Dados do estudo da CNI, elaborado com base na Funcex, mostram que as exportações de alta tecnologia continuam 15 vezes menores que as de baixa intensidade tecnológica. O resultado evidencia um desafio para a competitividade da indústria brasileira.

Desafios da competitividade

Constanza Negri, gerente de Comércio e Integração Internacional da CNI, afirma que o cenário exige avanço em segmentos de média-alta e alta intensidade tecnológica. Ampliar essa participação ajuda a diversificar a pauta exportadora e fortalecer a presença internacional.

Déficit e dinâmica de comércio

O levantamento aponta que o crescimento do consumo doméstico ocorreu majoritariamente via importações, que avançaram 6,1% em 2025. A indústria de transformação fechou o ano com déficit comercial recorde de US$ 71,3 bilhões.
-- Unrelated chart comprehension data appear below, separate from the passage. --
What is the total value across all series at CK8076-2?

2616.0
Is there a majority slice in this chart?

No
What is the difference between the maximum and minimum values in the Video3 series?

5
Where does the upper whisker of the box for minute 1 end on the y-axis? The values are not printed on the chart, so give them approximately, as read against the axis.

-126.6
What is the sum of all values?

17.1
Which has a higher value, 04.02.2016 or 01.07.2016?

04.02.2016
Comércio exterior da indústria de transformação

As importações da indústria de transformação alcançaram US$ 259,7 bilhões, alta de 8,6% frente a 2024. Os setores de químicos, máquinas e equipamentos eletrônicos e veículos automotores responderam por mais da metade das compras externas.
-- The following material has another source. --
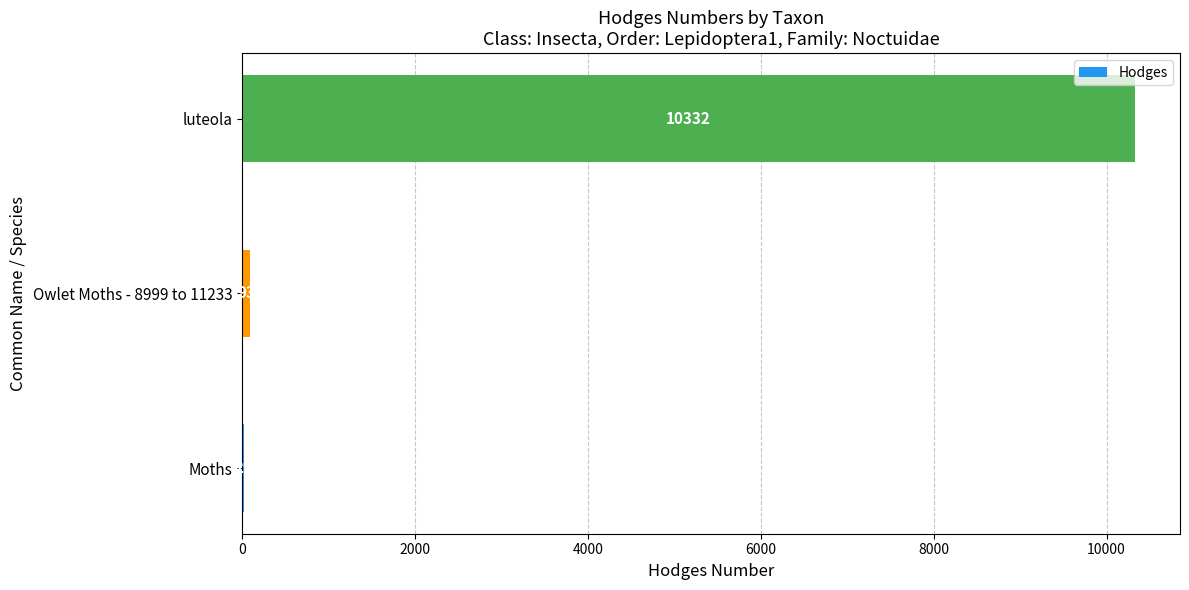

At which label is the value closest to 5180?

Owlet Moths - 8999 to 11233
Exportações por setor e destinos

Apesar do déficit, as exportações da indústria de transformação cresceram 3,7% em 2025, totalizando US$ 188,4 bilhões, com participação de 54,1% no conjunto, ante 53,9% no ano anterior. Bens de consumo semiduráveis e não duráveis atingiram recorde, com 22,8% da pauta exportadora.

Destaques regionais

As exportações de carne bovina para a China ganharam relevância, sustentando parte do aumento das vendas. Os setores de alimentos, veículos automotores e metalurgia concentraram 58% das exportações industriais do país.

Destinos e volumes

Os EUA mantiveram-se como principal destino da indústria de transformação, ainda que as vendas recuassem 4,2%, somando US$ 30,2 bilhões. A China elevou em 19,4% as compras, atingindo US$ 22 bilhões, com alimentos liderando o crescimento para o mercado asiático.

Importações e Brasil

Entre os fornecedores, a China manteve a liderança com US$ 70,6 bilhões em bens industriais importados pelo Brasil, ampliando a participação no total de compras externas. Entre os destinos, a Argentina atingiu US$ 18,1 bilhões, 31,4% acima de 2024.